What follows is a set of records; repeat them exactly, without the pictures.

• • • •

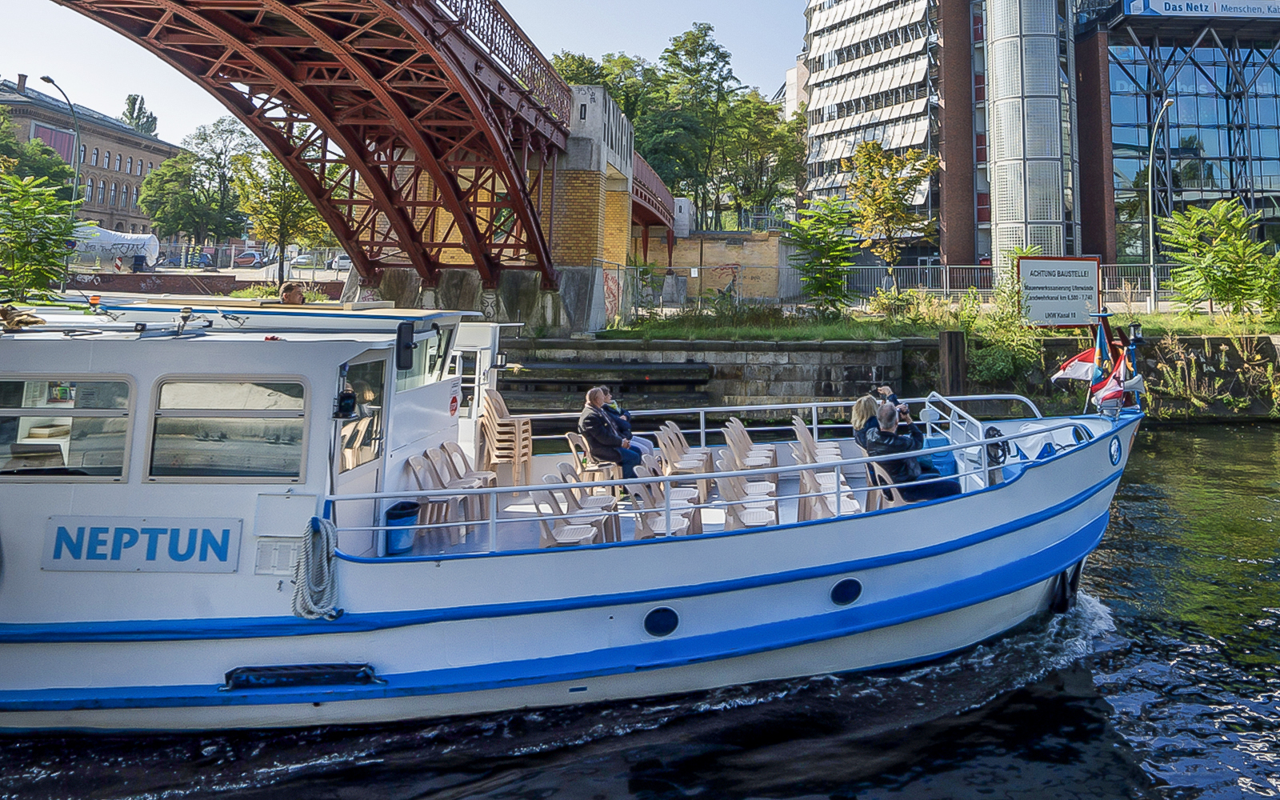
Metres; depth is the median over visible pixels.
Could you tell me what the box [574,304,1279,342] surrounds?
grass bank
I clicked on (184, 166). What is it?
tree
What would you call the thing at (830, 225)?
tree
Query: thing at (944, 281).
metal fence
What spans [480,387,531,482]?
chair stack
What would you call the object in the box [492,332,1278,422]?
quay wall
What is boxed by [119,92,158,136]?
tree
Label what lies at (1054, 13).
tower
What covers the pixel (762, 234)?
brick wall
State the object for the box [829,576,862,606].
porthole
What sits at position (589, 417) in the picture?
man
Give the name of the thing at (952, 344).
wooden post
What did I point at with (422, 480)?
chair
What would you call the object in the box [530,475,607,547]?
chair
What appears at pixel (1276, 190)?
glass building
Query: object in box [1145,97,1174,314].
street lamp
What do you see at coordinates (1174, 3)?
banner
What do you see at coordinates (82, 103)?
sky
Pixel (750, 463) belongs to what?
chair
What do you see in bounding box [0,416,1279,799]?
canal water
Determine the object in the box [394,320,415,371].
side mirror
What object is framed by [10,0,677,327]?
bridge
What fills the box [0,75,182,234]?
brick building
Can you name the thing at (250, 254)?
car
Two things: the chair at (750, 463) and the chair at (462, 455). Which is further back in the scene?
the chair at (750, 463)
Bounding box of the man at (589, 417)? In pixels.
[577,387,642,484]
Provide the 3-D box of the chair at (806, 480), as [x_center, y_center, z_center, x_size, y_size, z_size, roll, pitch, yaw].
[1.124,3.380,9.614,0.556,0.796,0.704,0,-5,-1]
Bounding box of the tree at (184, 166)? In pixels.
[137,118,254,258]
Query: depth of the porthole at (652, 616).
8.18 m
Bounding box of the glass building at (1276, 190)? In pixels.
[799,0,1279,282]
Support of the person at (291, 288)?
on the boat
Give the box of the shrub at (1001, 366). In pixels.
[966,285,1045,386]
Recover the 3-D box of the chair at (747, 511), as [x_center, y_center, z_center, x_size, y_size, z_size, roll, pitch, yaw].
[0.273,3.365,9.346,0.603,0.866,0.714,0,-5,-1]
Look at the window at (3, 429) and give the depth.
7.34 m
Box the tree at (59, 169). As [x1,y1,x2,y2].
[0,100,75,200]
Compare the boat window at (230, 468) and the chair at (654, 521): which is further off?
the chair at (654, 521)
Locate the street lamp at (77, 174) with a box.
[36,73,82,288]
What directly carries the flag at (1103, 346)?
attached to the boat
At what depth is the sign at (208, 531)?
7.42 m
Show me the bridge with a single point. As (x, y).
(354, 139)
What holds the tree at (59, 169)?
on the ground
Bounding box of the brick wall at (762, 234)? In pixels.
[640,230,797,305]
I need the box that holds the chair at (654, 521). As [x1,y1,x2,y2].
[628,465,702,538]
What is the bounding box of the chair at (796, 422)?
[792,413,841,462]
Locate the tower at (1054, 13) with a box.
[984,0,1075,273]
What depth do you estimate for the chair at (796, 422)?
10.95 m
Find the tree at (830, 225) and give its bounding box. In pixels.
[784,196,857,311]
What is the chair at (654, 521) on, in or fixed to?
on the boat
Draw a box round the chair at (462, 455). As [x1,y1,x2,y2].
[439,440,495,520]
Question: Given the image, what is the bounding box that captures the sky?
[0,0,826,144]
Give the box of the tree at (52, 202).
[0,168,79,302]
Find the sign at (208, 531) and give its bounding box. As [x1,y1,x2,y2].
[43,514,242,573]
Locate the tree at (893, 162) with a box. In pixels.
[842,141,939,279]
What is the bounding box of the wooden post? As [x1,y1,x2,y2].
[936,328,967,396]
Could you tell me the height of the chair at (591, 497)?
0.801 m
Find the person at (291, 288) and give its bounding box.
[278,280,306,305]
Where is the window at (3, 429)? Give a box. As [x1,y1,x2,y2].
[0,374,135,480]
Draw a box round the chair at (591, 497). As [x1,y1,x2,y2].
[560,464,620,541]
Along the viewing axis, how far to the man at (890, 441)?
9.26 m
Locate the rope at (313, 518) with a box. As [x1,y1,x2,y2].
[292,517,342,619]
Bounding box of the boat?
[0,299,1151,728]
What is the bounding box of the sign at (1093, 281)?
[1017,254,1103,327]
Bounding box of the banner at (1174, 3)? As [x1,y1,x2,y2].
[1124,0,1279,19]
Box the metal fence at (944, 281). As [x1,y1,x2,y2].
[842,263,1184,302]
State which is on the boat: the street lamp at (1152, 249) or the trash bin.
the trash bin
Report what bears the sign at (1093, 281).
on the grass bank
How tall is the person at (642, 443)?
1.096 m
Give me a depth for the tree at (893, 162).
35.35 m
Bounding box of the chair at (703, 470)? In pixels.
[656,421,714,497]
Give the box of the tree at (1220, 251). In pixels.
[1160,198,1279,318]
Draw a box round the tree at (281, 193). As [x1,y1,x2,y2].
[232,144,327,281]
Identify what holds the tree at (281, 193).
on the ground
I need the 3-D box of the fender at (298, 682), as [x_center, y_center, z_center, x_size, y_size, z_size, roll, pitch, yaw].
[-3.445,4.089,7.423,1.310,0.201,0.423,0,-5,-1]
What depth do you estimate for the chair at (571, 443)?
10.46 m
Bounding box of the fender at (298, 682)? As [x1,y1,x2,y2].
[221,662,380,690]
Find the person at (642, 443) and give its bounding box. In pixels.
[591,384,654,458]
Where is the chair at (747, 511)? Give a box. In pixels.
[714,455,779,528]
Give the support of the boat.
on the canal water
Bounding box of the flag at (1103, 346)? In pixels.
[1086,312,1115,406]
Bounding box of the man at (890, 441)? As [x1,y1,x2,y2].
[862,402,961,502]
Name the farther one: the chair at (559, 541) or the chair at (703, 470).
the chair at (703, 470)
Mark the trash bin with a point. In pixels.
(398, 511)
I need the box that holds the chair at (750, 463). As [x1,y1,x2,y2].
[721,418,775,470]
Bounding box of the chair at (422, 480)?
[402,453,455,542]
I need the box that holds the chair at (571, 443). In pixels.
[565,429,620,494]
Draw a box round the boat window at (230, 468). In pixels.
[144,377,308,482]
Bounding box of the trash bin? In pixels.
[384,500,420,555]
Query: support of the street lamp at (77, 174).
on the ground
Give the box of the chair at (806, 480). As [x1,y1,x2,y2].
[795,450,856,520]
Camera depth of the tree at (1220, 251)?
27.99 m
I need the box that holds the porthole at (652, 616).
[642,604,679,638]
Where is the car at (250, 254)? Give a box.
[232,248,263,266]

• • • •

- [Output below]
Metres; depth is the median over visible pixels.
Could you tell me what the box [574,304,1279,342] surrounds?
grass bank
I clicked on (184, 166). What is it?
tree
What would you call the thing at (830, 225)?
tree
Query: thing at (944, 281).
metal fence
What spans [480,387,531,482]?
chair stack
What would you call the object in the box [492,332,1278,422]?
quay wall
What is boxed by [119,92,158,136]?
tree
Label what lies at (1054, 13).
tower
What covers the pixel (762, 234)?
brick wall
State the object for the box [829,576,862,606].
porthole
What sits at position (589, 417) in the picture?
man
Give the name of the thing at (952, 344).
wooden post
What did I point at with (422, 480)?
chair
What would you call the object in the box [530,475,607,547]?
chair
What appears at pixel (1276, 190)?
glass building
Query: object in box [1145,97,1174,314].
street lamp
What do you see at coordinates (1174, 3)?
banner
What do you see at coordinates (82, 103)?
sky
Pixel (750, 463) belongs to what?
chair
What do you see in bounding box [0,416,1279,799]?
canal water
Determine the object in the box [394,320,415,371].
side mirror
What object is framed by [10,0,677,327]?
bridge
What fills the box [0,75,182,234]?
brick building
Can you name the thing at (250, 254)?
car
Two things: the chair at (750, 463) and the chair at (462, 455). Which is further back in the scene?
the chair at (750, 463)
Bounding box of the man at (589, 417)? In pixels.
[577,387,642,484]
Provide the 3-D box of the chair at (806, 480), as [x_center, y_center, z_center, x_size, y_size, z_size, roll, pitch, yaw].
[1.124,3.380,9.614,0.556,0.796,0.704,0,-5,-1]
Bounding box of the tree at (184, 166)? In pixels.
[137,118,254,258]
Query: depth of the porthole at (652, 616).
8.18 m
Bounding box of the glass building at (1276, 190)? In pixels.
[799,0,1279,282]
Support of the person at (291, 288)?
on the boat
Give the box of the shrub at (1001, 366). In pixels.
[966,285,1045,386]
Recover the 3-D box of the chair at (747, 511), as [x_center, y_center, z_center, x_size, y_size, z_size, roll, pitch, yaw].
[0.273,3.365,9.346,0.603,0.866,0.714,0,-5,-1]
Look at the window at (3, 429) and give the depth.
7.34 m
Box the tree at (59, 169). As [x1,y1,x2,y2].
[0,100,75,200]
Compare the boat window at (230, 468) and the chair at (654, 521): which is further off?
the chair at (654, 521)
Locate the street lamp at (77, 174) with a box.
[36,73,82,288]
What directly carries the flag at (1103, 346)?
attached to the boat
At what depth is the sign at (208, 531)?
7.42 m
Show me the bridge with a single point. As (x, y).
(354, 139)
What holds the tree at (59, 169)?
on the ground
Bounding box of the brick wall at (762, 234)? In pixels.
[640,230,797,305]
I need the box that holds the chair at (654, 521). As [x1,y1,x2,y2].
[628,465,702,538]
What is the bounding box of the chair at (796, 422)?
[792,413,841,462]
Locate the tower at (1054, 13) with a box.
[984,0,1075,273]
What depth do you estimate for the chair at (796, 422)?
10.95 m
Find the tree at (830, 225) and give its bounding box. In pixels.
[784,196,857,311]
What is the chair at (654, 521) on, in or fixed to?
on the boat
Draw a box round the chair at (462, 455). As [x1,y1,x2,y2].
[439,440,495,520]
Question: Given the image, what is the bounding box that captures the sky?
[0,0,826,144]
Give the box of the tree at (52, 202).
[0,168,79,302]
Find the sign at (208, 531) and give its bounding box. As [x1,y1,x2,y2].
[43,514,242,573]
Locate the tree at (893, 162) with a box. In pixels.
[842,141,939,279]
What is the bounding box of the wooden post? As [x1,y1,x2,y2].
[936,328,967,396]
Could you tell me the height of the chair at (591, 497)?
0.801 m
Find the person at (291, 288) and give its bounding box.
[278,280,306,305]
Where is the window at (3, 429)? Give a box. As [x1,y1,x2,y2].
[0,374,135,480]
Draw a box round the chair at (591, 497). As [x1,y1,x2,y2].
[560,464,620,541]
Along the viewing axis, how far to the man at (890, 441)?
9.26 m
Locate the rope at (313, 518) with a box. As [x1,y1,x2,y2].
[292,517,342,619]
Bounding box of the boat?
[0,299,1151,728]
What is the bounding box of the sign at (1093, 281)?
[1017,254,1103,327]
Bounding box of the banner at (1174, 3)? As [x1,y1,x2,y2].
[1124,0,1279,19]
Box the metal fence at (944, 281). As [x1,y1,x2,y2].
[842,263,1184,302]
State which is on the boat: the street lamp at (1152, 249) or the trash bin.
the trash bin
Report what bears the sign at (1093, 281).
on the grass bank
How tall is the person at (642, 443)?
1.096 m
Give me a depth for the tree at (893, 162).
35.35 m
Bounding box of the chair at (703, 470)? In pixels.
[656,421,714,497]
Give the box of the tree at (1220, 251). In pixels.
[1160,198,1279,318]
Draw a box round the tree at (281, 193). As [x1,y1,x2,y2].
[232,144,327,281]
Identify what holds the tree at (281, 193).
on the ground
I need the 3-D box of the fender at (298, 682), as [x_center, y_center, z_center, x_size, y_size, z_size, roll, pitch, yaw].
[-3.445,4.089,7.423,1.310,0.201,0.423,0,-5,-1]
What depth do you estimate for the chair at (571, 443)?
10.46 m
Bounding box of the fender at (298, 682)? As [x1,y1,x2,y2].
[221,662,380,690]
Find the person at (642, 443) and give its bounding box. In pixels.
[591,384,654,458]
Where is the chair at (747, 511)? Give a box. In pixels.
[714,455,779,528]
Give the support of the boat.
on the canal water
Bounding box of the flag at (1103, 346)? In pixels.
[1086,312,1115,406]
Bounding box of the man at (890, 441)? As [x1,y1,x2,y2].
[862,402,961,502]
Name the farther one: the chair at (559, 541) or the chair at (703, 470).
the chair at (703, 470)
Mark the trash bin with a point. In pixels.
(398, 511)
I need the box that holds the chair at (750, 463). As [x1,y1,x2,y2].
[721,418,775,470]
Bounding box of the chair at (422, 480)?
[402,453,455,542]
I need the box that holds the chair at (571, 443). In pixels.
[565,429,620,494]
Draw a box round the boat window at (230, 468). In pixels.
[144,377,308,482]
Bounding box of the trash bin? In pixels.
[384,500,420,555]
Query: support of the street lamp at (77, 174).
on the ground
Give the box of the chair at (806, 480). As [x1,y1,x2,y2].
[795,450,856,520]
Camera depth of the tree at (1220, 251)?
27.99 m
I need the box that holds the porthole at (652, 616).
[642,604,679,638]
Where is the car at (250, 254)? Give a box.
[232,248,263,266]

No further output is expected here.